TASKS AND EXERCISES ->
a) Reproduce word for word the part of the passage on wormwood and secrets that opens with the words containing "Wormwood is a" and closes with "Holy Spirit’s presence.".
b) Translate into Spanish this sentence from the passage on wormwood and secrets: "Nothing we do in secret is truly secret."

SOURCE PASSAGE ->
• • • • • • •

1[33]:5 “For if you take a little wormwood, and pour it into a jar of honey, is not the whole of the honey spoiled, and all that honey ruined by a very small quantity of wormwood? For it destroyeth the sweetness of the honey, and it no longer hath the same attraction for the owner, because it is rendered bitter and hath lost its use. But if the wormwood be not put into the honey, the honey is found sweet and becomes useful to its owner.

Wormwood is a bitter herb, thought to be poisonous and hallucinogenic as well.  It was banned in the U.S. until 2007.  What the author is saying is that a little envy, anger, or doubt that is allowed to take root in your heart (mind) will grow if left unchecked, and that you will be worse off for letting it fester.  It creates an environment that is incompatible with God’s word or the Holy Spirit’s presence.

There was a time earlier in this century when I was the faculty advisor for a college newspaper.  I would take my students to Orlando ro Chicago to college and university newspaper conventions.  There were always 700 or more institutions present, from the USAF Academy to Yale, to Stanford, Michigan State, and Grayson College where I worked.  The standard back then in college journalism was a world where there were no secrets.  Everything was revealed.  That’s a pretty scary thought!  But fledging journalists work towards transparency and this was their ideal.

Nothing we do in secret is truly secret.  Proverbs 15:3 says “The eyes of the Lord are everywhere, keeping watch on the wicked and the good.”   David says in Psalms 139:2 “You know when I sit and when I rise; you perceive my thoughts from afar.  We may be able to fool others.  We may be able to fool ourselves.  But we cannot fool God.  And those who carry around a secret understand exactly what sort of burden a secret can be.  It can be a prison where no light gets in and where you can’t tell night from day.

• • • • • • •

DATA ->
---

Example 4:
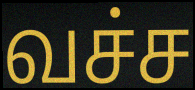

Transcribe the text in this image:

• • • • • • •

COMPLETED EXERCISE ->
a)
Wormwood is a bitter herb, thought to be poisonous and hallucinogenic as well.  It was banned in the U.S. until 2007.  What the author is saying is that a little envy, anger, or doubt that is allowed to take root in your heart (mind) will grow if left unchecked, and that you will be worse off for letting it fester.  It creates an environment that is incompatible with God’s word or the Holy Spirit’s presence.

b) Nada de lo que hacemos en secreto es verdaderamente secreto.